- [Directions]
Copy every line of the listing below without changing anything.

────

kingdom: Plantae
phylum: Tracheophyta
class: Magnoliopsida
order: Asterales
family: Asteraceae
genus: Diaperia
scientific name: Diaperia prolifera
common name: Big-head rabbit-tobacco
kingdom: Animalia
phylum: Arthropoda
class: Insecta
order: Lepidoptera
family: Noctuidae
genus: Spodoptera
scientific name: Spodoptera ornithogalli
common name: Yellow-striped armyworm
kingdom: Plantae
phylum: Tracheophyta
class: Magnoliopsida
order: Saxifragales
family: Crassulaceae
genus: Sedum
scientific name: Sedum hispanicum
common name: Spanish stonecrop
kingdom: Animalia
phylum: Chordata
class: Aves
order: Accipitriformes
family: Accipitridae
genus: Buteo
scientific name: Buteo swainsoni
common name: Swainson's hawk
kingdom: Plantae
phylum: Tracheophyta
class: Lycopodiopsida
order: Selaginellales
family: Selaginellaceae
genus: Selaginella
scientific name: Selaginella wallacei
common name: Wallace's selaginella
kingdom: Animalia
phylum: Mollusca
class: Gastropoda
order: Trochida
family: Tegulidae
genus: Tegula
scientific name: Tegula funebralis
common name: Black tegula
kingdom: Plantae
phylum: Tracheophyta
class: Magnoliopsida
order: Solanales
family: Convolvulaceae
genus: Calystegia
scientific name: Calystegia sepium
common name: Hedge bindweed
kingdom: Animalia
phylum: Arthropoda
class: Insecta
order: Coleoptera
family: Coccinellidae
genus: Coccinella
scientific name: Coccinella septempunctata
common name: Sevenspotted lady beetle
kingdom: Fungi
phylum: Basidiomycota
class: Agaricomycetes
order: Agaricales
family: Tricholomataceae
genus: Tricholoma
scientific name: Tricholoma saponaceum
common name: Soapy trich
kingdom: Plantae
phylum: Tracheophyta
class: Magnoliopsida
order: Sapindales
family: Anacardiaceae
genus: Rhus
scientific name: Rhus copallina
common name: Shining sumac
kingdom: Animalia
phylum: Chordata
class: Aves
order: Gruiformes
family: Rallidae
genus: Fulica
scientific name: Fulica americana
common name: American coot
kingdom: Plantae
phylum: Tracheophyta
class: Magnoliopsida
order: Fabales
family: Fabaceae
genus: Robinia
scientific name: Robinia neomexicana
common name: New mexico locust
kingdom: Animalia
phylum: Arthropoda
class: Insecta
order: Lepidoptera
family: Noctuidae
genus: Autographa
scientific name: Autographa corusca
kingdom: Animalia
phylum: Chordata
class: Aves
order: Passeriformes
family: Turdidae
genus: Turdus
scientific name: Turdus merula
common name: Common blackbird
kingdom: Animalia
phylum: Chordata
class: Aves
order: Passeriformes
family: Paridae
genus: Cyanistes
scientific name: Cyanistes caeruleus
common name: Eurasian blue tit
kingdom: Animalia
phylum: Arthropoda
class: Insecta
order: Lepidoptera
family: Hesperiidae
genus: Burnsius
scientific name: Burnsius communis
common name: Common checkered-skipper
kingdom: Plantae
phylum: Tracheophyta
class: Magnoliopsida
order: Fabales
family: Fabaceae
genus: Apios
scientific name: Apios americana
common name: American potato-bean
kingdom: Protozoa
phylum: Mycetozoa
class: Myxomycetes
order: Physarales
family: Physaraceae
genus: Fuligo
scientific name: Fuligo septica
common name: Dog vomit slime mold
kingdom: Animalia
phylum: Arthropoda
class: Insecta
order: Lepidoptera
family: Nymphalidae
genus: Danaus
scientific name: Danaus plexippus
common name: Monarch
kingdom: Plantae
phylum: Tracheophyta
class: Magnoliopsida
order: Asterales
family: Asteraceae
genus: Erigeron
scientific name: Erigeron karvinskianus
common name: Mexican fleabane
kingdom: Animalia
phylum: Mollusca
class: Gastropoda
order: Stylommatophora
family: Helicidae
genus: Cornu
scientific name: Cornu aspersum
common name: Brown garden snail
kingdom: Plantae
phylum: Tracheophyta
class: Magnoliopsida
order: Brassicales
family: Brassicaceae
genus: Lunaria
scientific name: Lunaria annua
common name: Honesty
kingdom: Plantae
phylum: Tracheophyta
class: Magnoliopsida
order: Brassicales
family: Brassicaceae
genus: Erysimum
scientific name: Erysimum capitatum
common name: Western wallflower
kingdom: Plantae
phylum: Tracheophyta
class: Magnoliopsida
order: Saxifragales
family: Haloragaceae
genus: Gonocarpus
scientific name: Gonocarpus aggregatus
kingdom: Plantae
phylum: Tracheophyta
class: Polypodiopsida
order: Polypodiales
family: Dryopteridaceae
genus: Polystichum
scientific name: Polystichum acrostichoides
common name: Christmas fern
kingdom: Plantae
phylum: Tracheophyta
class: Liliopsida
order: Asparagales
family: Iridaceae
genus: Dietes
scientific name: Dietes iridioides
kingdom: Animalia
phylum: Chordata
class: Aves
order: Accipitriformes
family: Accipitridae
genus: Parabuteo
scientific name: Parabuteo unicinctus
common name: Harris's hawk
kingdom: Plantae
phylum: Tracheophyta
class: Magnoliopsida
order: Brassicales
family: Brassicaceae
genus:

────

- [Reply to the task]
kingdom: Plantae
phylum: Tracheophyta
class: Magnoliopsida
order: Asterales
family: Asteraceae
genus: Diaperia
scientific name: Diaperia prolifera
common name: Big-head rabbit-tobacco
kingdom: Animalia
phylum: Arthropoda
class: Insecta
order: Lepidoptera
family: Noctuidae
genus: Spodoptera
scientific name: Spodoptera ornithogalli
common name: Yellow-striped armyworm
kingdom: Plantae
phylum: Tracheophyta
class: Magnoliopsida
order: Saxifragales
family: Crassulaceae
genus: Sedum
scientific name: Sedum hispanicum
common name: Spanish stonecrop
kingdom: Animalia
phylum: Chordata
class: Aves
order: Accipitriformes
family: Accipitridae
genus: Buteo
scientific name: Buteo swainsoni
common name: Swainson's hawk
kingdom: Plantae
phylum: Tracheophyta
class: Lycopodiopsida
order: Selaginellales
family: Selaginellaceae
genus: Selaginella
scientific name: Selaginella wallacei
common name: Wallace's selaginella
kingdom: Animalia
phylum: Mollusca
class: Gastropoda
order: Trochida
family: Tegulidae
genus: Tegula
scientific name: Tegula funebralis
common name: Black tegula
kingdom: Plantae
phylum: Tracheophyta
class: Magnoliopsida
order: Solanales
family: Convolvulaceae
genus: Calystegia
scientific name: Calystegia sepium
common name: Hedge bindweed
kingdom: Animalia
phylum: Arthropoda
class: Insecta
order: Coleoptera
family: Coccinellidae
genus: Coccinella
scientific name: Coccinella septempunctata
common name: Sevenspotted lady beetle
kingdom: Fungi
phylum: Basidiomycota
class: Agaricomycetes
order: Agaricales
family: Tricholomataceae
genus: Tricholoma
scientific name: Tricholoma saponaceum
common name: Soapy trich
kingdom: Plantae
phylum: Tracheophyta
class: Magnoliopsida
order: Sapindales
family: Anacardiaceae
genus: Rhus
scientific name: Rhus copallina
common name: Shining sumac
kingdom: Animalia
phylum: Chordata
class: Aves
order: Gruiformes
family: Rallidae
genus: Fulica
scientific name: Fulica americana
common name: American coot
kingdom: Plantae
phylum: Tracheophyta
class: Magnoliopsida
order: Fabales
family: Fabaceae
genus: Robinia
scientific name: Robinia neomexicana
common name: New mexico locust
kingdom: Animalia
phylum: Arthropoda
class: Insecta
order: Lepidoptera
family: Noctuidae
genus: Autographa
scientific name: Autographa corusca
kingdom: Animalia
phylum: Chordata
class: Aves
order: Passeriformes
family: Turdidae
genus: Turdus
scientific name: Turdus merula
common name: Common blackbird
kingdom: Animalia
phylum: Chordata
class: Aves
order: Passeriformes
family: Paridae
genus: Cyanistes
scientific name: Cyanistes caeruleus
common name: Eurasian blue tit
kingdom: Animalia
phylum: Arthropoda
class: Insecta
order: Lepidoptera
family: Hesperiidae
genus: Burnsius
scientific name: Burnsius communis
common name: Common checkered-skipper
kingdom: Plantae
phylum: Tracheophyta
class: Magnoliopsida
order: Fabales
family: Fabaceae
genus: Apios
scientific name: Apios americana
common name: American potato-bean
kingdom: Protozoa
phylum: Mycetozoa
class: Myxomycetes
order: Physarales
family: Physaraceae
genus: Fuligo
scientific name: Fuligo septica
common name: Dog vomit slime mold
kingdom: Animalia
phylum: Arthropoda
class: Insecta
order: Lepidoptera
family: Nymphalidae
genus: Danaus
scientific name: Danaus plexippus
common name: Monarch
kingdom: Plantae
phylum: Tracheophyta
class: Magnoliopsida
order: Asterales
family: Asteraceae
genus: Erigeron
scientific name: Erigeron karvinskianus
common name: Mexican fleabane
kingdom: Animalia
phylum: Mollusca
class: Gastropoda
order: Stylommatophora
family: Helicidae
genus: Cornu
scientific name: Cornu aspersum
common name: Brown garden snail
kingdom: Plantae
phylum: Tracheophyta
class: Magnoliopsida
order: Brassicales
family: Brassicaceae
genus: Lunaria
scientific name: Lunaria annua
common name: Honesty
kingdom: Plantae
phylum: Tracheophyta
class: Magnoliopsida
order: Brassicales
family: Brassicaceae
genus: Erysimum
scientific name: Erysimum capitatum
common name: Western wallflower
kingdom: Plantae
phylum: Tracheophyta
class: Magnoliopsida
order: Saxifragales
family: Haloragaceae
genus: Gonocarpus
scientific name: Gonocarpus aggregatus
kingdom: Plantae
phylum: Tracheophyta
class: Polypodiopsida
order: Polypodiales
family: Dryopteridaceae
genus: Polystichum
scientific name: Polystichum acrostichoides
common name: Christmas fern
kingdom: Plantae
phylum: Tracheophyta
class: Liliopsida
order: Asparagales
family: Iridaceae
genus: Dietes
scientific name: Dietes iridioides
kingdom: Animalia
phylum: Chordata
class: Aves
order: Accipitriformes
family: Accipitridae
genus: Parabuteo
scientific name: Parabuteo unicinctus
common name: Harris's hawk
kingdom: Plantae
phylum: Tracheophyta
class: Magnoliopsida
order: Brassicales
family: Brassicaceae
genus:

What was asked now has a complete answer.